It’s understandable that a lot of people assume that, if they want to make more money, they need to drive more traffic to their offer. To use a real world example, if a baker wants to sell more cakes they might assume they need to work on getting more people to come into their bakery. But this isn’t necessarily the case. The mistake they’re making is thinking that their conversion rate, meaning the percentage of people that come into their store that actually buy a cake, is fixed.

But it isn't. You can increase your conversion rate which will pay dividends far into the future.

More Traffic Doesn’t Equate to More Conversions

It only equates to increased sales. But a better way to increase sales that doesn’t involve bringing in any extra traffic is to boost your conversion rate, and to do that you need to work on developing your offer. Looking at our baker example again, instead of working to bring more customers into his store the baker could install better signage. He could strengthen his store’s user experience. F\He could feature his cakes more prominently and make them look more appealing.

All of these improvements do nothing to drive traffic because the only people that will see them are people already coming into the shop. Instead what the baker is doing is working to improve his conversion rate. A better, clearer customer experience means more people will buy cakes.
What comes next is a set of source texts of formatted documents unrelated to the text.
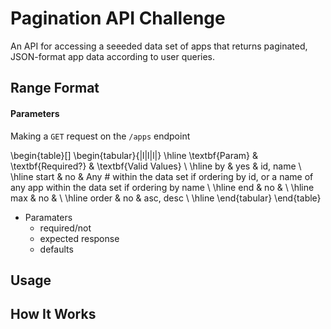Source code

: # Pagination API Challenge
An API for accessing a seeeded data set of apps that returns paginated, JSON-format app data according to user queries. 

## Range Format 

#### Parameters


Making a `GET` request on the `/apps` endpoint  

\begin{table}[]
\begin{tabular}{|l|l|l|}
\hline
\textbf{Param} & \textbf{Required?} & \textbf{Valid Values}                                                                                      \\ \hline
by             & yes                & id, name                                                                                                   \\ \hline
start          & no                 & Any \# within the data set if ordering by id, or a name of any app within the data set if ordering by name \\ \hline
end            & no                 &                                                                                                            \\ \hline
max            & no                 &                                                                                                            \\ \hline
order          & no                 & asc, desc                                                                                                  \\ \hline
\end{tabular}
\end{table}

- Paramaters 
  - required/not
  - expected response
  - defaults

## Usage

## How It Works

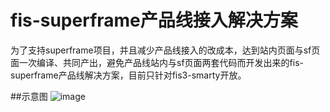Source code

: # fis-superframe产品线接入解决方案

为了支持superframe项目，并且减少产品线接入的改成本，达到站内页面与sf页面一次编译、共同产出，避免产品线站内与sf页面两套代码而开发出来的fis-superframe产品线解决方案，目前只针对fis3-smarty开放。

##示意图
 ![image](https://github.com/wangqunbaidu/superframe-fisplugin/image/sf_01.jpg)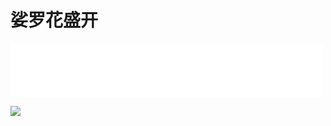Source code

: # 娑罗花盛开
<iframe frameborder="0" marginwidth="0" marginheight="0" width=500 height=86 src="./mp3/3-6.mp3"></iframe>

![](./img/3-6.webp)

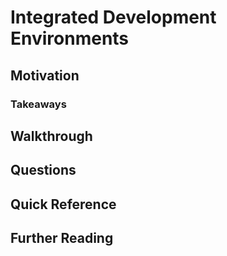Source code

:# Integrated Development Environments

## Motivation

### Takeaways

## Walkthrough

## Questions

## Quick Reference

## Further Reading
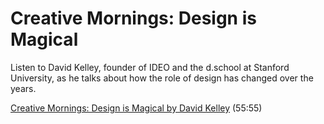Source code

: # Creative Mornings: Design is Magical

Listen to David Kelley, founder of IDEO and the d.school at Stanford University, as he talks about how the role of design has changed over the years.

[Creative Mornings: Design is Magical by David Kelley](https://creativemornings.com/podcast/episodes/david-kelley) (55:55)

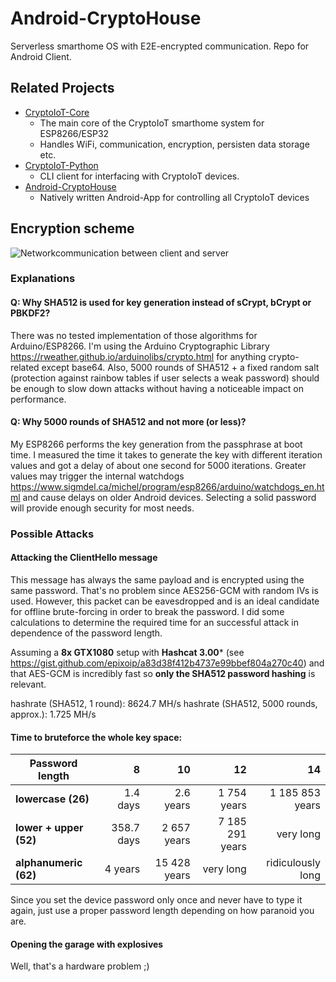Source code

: 
# Android-CryptoHouse
Serverless smarthome OS with E2E-encrypted communication. Repo for Android Client. 

## Related Projects

* [CryptoIoT-Core](https://github.com/wladimir-computin/CryptoIoT-Core.git)
	- The main core of the CryptoIoT smarthome system for ESP8266/ESP32
	- Handles WiFi, communication, encryption, persisten data storage etc.
* [CryptoIoT-Python](https://github.com/wladimir-computin/CryptoIoT-Python.git)
	- CLI client for interfacing with CryptoIoT devices.
* [Android-CryptoHouse](https://github.com/wladimir-computin/Android-CryptoHouse.git)
	- Natively written Android-App for controlling all CryptoIoT devices

## Encryption scheme ##
![Networkcommunication between client and server](https://github.com/wladimir-computin/Android-CryptoGarage/raw/master/doc/Flow.png)

### Explanations ###
#### Q: Why SHA512 is used for key generation instead of sCrypt, bCrypt or PBKDF2? ####
There was no tested implementation of those algorithms for Arduino/ESP8266. I'm using the Arduino Cryptographic Library https://rweather.github.io/arduinolibs/crypto.html for anything crypto-related except base64.  Also, 5000 rounds of SHA512 + a fixed random salt (protection against rainbow tables if user selects a weak password) should be enough to slow down attacks without having a noticeable impact on performance.

#### Q: Why 5000 rounds of SHA512 and not more (or less)? ####
My ESP8266 performs the key generation from the passphrase at boot time. I measured the time it takes to generate the key with different iteration values and got a delay of about one second for 5000 iterations. Greater values may trigger the internal watchdogs https://www.sigmdel.ca/michel/program/esp8266/arduino/watchdogs_en.html and cause delays on older Android devices. Selecting a solid password will provide enough security for most needs.

### Possible Attacks ###
#### Attacking the ClientHello message ####
This message has always the same payload and is encrypted using the same password. That's no problem since AES256-GCM with random IVs is used. However, this packet can be eavesdropped and is an ideal candidate for offline brute-forcing in order to break the password. I did some calculations to determine the required time for an successful attack in dependence of the password length.

Assuming a **8x GTX1080** setup with **Hashcat 3.00*** (see https://gist.github.com/epixoip/a83d38f412b4737e99bbef804a270c40) and that AES-GCM is incredibly fast so **only the SHA512 password hashing** is relevant.

hashrate (SHA512, 1 round): 8624.7 MH/s
hashrate (SHA512, 5000 rounds, approx.): 1.725 MH/s

#### Time to bruteforce the whole key space: ####
| Password length | 8 | 10 | 12 | 14
|--|--:|--:|--:|--:|
| **lowercase (26)** | 1.4 days | 2.6 years | 1 754 years | 1 185 853 years |
| **lower + upper (52)** | 358.7 days | 2 657 years | 7 185 291 years | very long |
| **alphanumeric (62)**| 4 years | 15 428 years | very long | ridiculously long |

Since you set the device password only once and never have to type it again, just use a proper password length depending on how paranoid you are.

#### Opening the garage with explosives ####
Well, that's a hardware problem ;)
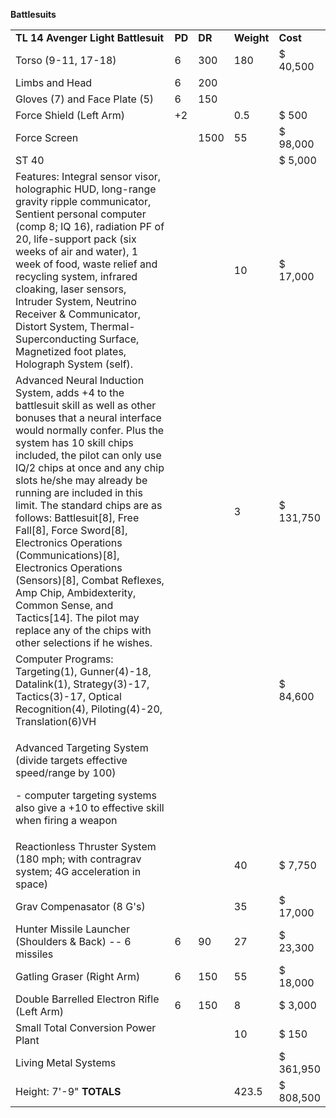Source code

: **Battlesuits**

<table>
<colgroup>
<col style="width: 68%" />
<col style="width: 5%" />
<col style="width: 6%" />
<col style="width: 8%" />
<col style="width: 11%" />
</colgroup>
<tbody>
<tr class="odd">
<td><strong>TL 14 Avenger Light Battlesuit</strong></td>
<td><strong>PD</strong></td>
<td><strong>DR</strong></td>
<td><strong>Weight</strong></td>
<td><strong>Cost</strong></td>
</tr>
<tr class="even">
<td>Torso (9-11, 17-18)</td>
<td>6</td>
<td>300</td>
<td>180</td>
<td>$ 40,500</td>
</tr>
<tr class="odd">
<td>Limbs and Head</td>
<td>6</td>
<td>200</td>
<td></td>
<td></td>
</tr>
<tr class="even">
<td>Gloves (7) and Face Plate (5)</td>
<td>6</td>
<td>150</td>
<td></td>
<td></td>
</tr>
<tr class="odd">
<td>Force Shield (Left Arm)</td>
<td>+2</td>
<td></td>
<td>0.5</td>
<td>$ 500</td>
</tr>
<tr class="even">
<td>Force Screen</td>
<td></td>
<td>1500</td>
<td>55</td>
<td>$ 98,000</td>
</tr>
<tr class="odd">
<td>ST 40</td>
<td></td>
<td></td>
<td></td>
<td>$ 5,000</td>
</tr>
<tr class="even">
<td>Features: Integral sensor visor, holographic HUD, long-range gravity
ripple communicator, Sentient personal computer (comp 8; IQ 16),
radiation PF of 20, life-support pack (six weeks of air and water), 1
week of food, waste relief and recycling system, infrared cloaking,
laser sensors, Intruder System, Neutrino Receiver &amp; Communicator,
Distort System, Thermal-Superconducting Surface, Magnetized foot plates,
Holograph System (self).</td>
<td></td>
<td></td>
<td>10</td>
<td>$ 17,000</td>
</tr>
<tr class="odd">
<td>Advanced Neural Induction System, adds +4 to the battlesuit skill as
well as other bonuses that a neural interface would normally confer.
Plus the system has 10 skill chips included, the pilot can only use IQ/2
chips at once and any chip slots he/she may already be running are
included in this limit. The standard chips are as follows:
Battlesuit[8], Free Fall[8], Force Sword[8], Electronics Operations
(Communications)[8], Electronics Operations (Sensors)[8], Combat
Reflexes, Amp Chip, Ambidexterity, Common Sense, and Tactics[14]. The
pilot may replace any of the chips with other selections if he
wishes.</td>
<td></td>
<td></td>
<td>3</td>
<td>$ 131,750</td>
</tr>
<tr class="even">
<td>Computer Programs: Targeting(1), Gunner(4)-18, Datalink(1),
Strategy(3)-17, Tactics(3)-17, Optical Recognition(4), Piloting(4)-20,
Translation(6)VH</td>
<td></td>
<td></td>
<td></td>
<td>$ 84,600</td>
</tr>
<tr class="odd">
<td><p>Advanced Targeting System (divide targets effective speed/range
by 100)</p>
<p>- computer targeting systems also give a +10 to effective skill when
firing a weapon</p></td>
<td></td>
<td></td>
<td></td>
<td></td>
</tr>
<tr class="even">
<td>Reactionless Thruster System (180 mph; with contragrav system; 4G
acceleration in space)</td>
<td></td>
<td></td>
<td>40</td>
<td>$ 7,750</td>
</tr>
<tr class="odd">
<td>Grav Compenasator (8 G's)</td>
<td></td>
<td></td>
<td>35</td>
<td>$ 17,000</td>
</tr>
<tr class="even">
<td>Hunter Missile Launcher (Shoulders &amp; Back) -- 6 missiles</td>
<td>6</td>
<td>90</td>
<td>27</td>
<td>$ 23,300</td>
</tr>
<tr class="odd">
<td>Gatling Graser (Right Arm)</td>
<td>6</td>
<td>150</td>
<td>55</td>
<td>$ 18,000</td>
</tr>
<tr class="even">
<td>Double Barrelled Electron Rifle (Left Arm)</td>
<td>6</td>
<td>150</td>
<td>8</td>
<td>$ 3,000</td>
</tr>
<tr class="odd">
<td>Small Total Conversion Power Plant</td>
<td></td>
<td></td>
<td>10</td>
<td>$ 150</td>
</tr>
<tr class="even">
<td>Living Metal Systems</td>
<td></td>
<td></td>
<td></td>
<td>$ 361,950</td>
</tr>
<tr class="odd">
<td>Height: 7'-9" <strong>TOTALS</strong></td>
<td></td>
<td></td>
<td>423.5</td>
<td>$ 808,500</td>
</tr>
</tbody>
</table>
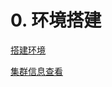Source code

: # 0. 环境搭建
[搭建环境](http://hadoop.apache.org/docs/stable/hadoop-project-dist/hadoop-common/SingleCluster.html)

[集群信息查看](http://192.168.80.128:50070/)
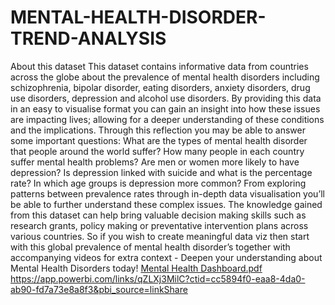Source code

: # MENTAL-HEALTH-DISORDER-TREND-ANALYSIS
About this dataset
This dataset contains informative data from countries across the globe about the prevalence of
mental health disorders including schizophrenia, bipolar disorder, eating disorders, anxiety
disorders, drug use disorders, depression and alcohol use disorders. By providing this data in an
easy to visualise format you can gain an insight into how these issues are impacting lives; allowing
for a deeper understanding of these conditions and the implications.
Through this reflection you may be able to answer some important questions:
What are the types of mental health disorder that people around the world suffer?
How many people in each country suffer mental health problems?
Are men or women more likely to have depression?
Is depression linked with suicide and what is the percentage rate?
In which age groups is depression more common?
From exploring patterns between prevalence rates through in-depth data visualisation you’ll be
able to further understand these complex issues. The knowledge gained from this dataset can
help bring valuable decision making skills such as research grants, policy making or preventative
intervention plans across various countries. So if you wish to create meaningful data viz then start
with this global prevalence of mental health disorder’s together with accompanying videos for
extra context - Deepen your understanding about Mental Health Disorders today!
[Mental Health Dashboard.pdf](https://github.com/user-attachments/files/19159605/Mental.Health.Dashboard.pdf)
https://app.powerbi.com/links/qZLXj3MilC?ctid=cc5894f0-eaa8-4da0-ab90-fd7a73e8a8f3&pbi_source=linkShare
If he could convert 20% of his store traffic instead of 10% he would double the number of cakes he sells without adding a single additional prospect into the mix.

For affiliate marketers the parallel is to work on your offer presentation, your site design, your ad copy, your user experience. These improvements will convert more of your existing traffic, making your more sales without any increase in traffic.

Attempting to Increase Traffic Volume Can Get Expensive Quickly

Consider the cost differences between these two scenarios.

Increasing Traffic

Our baker friend contracts to have a television commercial created. He pays to run it on a bunch of local television stations. He also takes out print ads in the local paper. This advertising is expensive and it’s not clear how effective it will be.

Increasing Conversion Rate

Our baker reorganizes his store to feature his cakes more prominently. He has some new, more attractive signage created. He works on training his employees on how to better sell his products. These modifications are free or very low cost and have a much higher likelihood of success.

It’s simply very expensive to drive traffic. Converting a larger percentage of your existing traffic is much more economical.

Providing a Better Offer Will Increase Conversions Which Means More Money in Your Pockets

Consider that if you have a low conversion rate then the incremental value of increasing traffic is also very low. With a 5% conversion rate you would need to bring in 20 new prospects in order to make one new sale. With a 20% conversion rate it only takes 5 new prospects. Thus money invested in increasing your conversion rate not only increases your sales rate among existing traffic, it also lowers the amount of money you may one day need to spend on increasing traffic. This puts more money in your pocket in the present and saves you a good bit of money in the future.

So focus on improving your conversion rate first and only then should you consider trying to drive more traffic.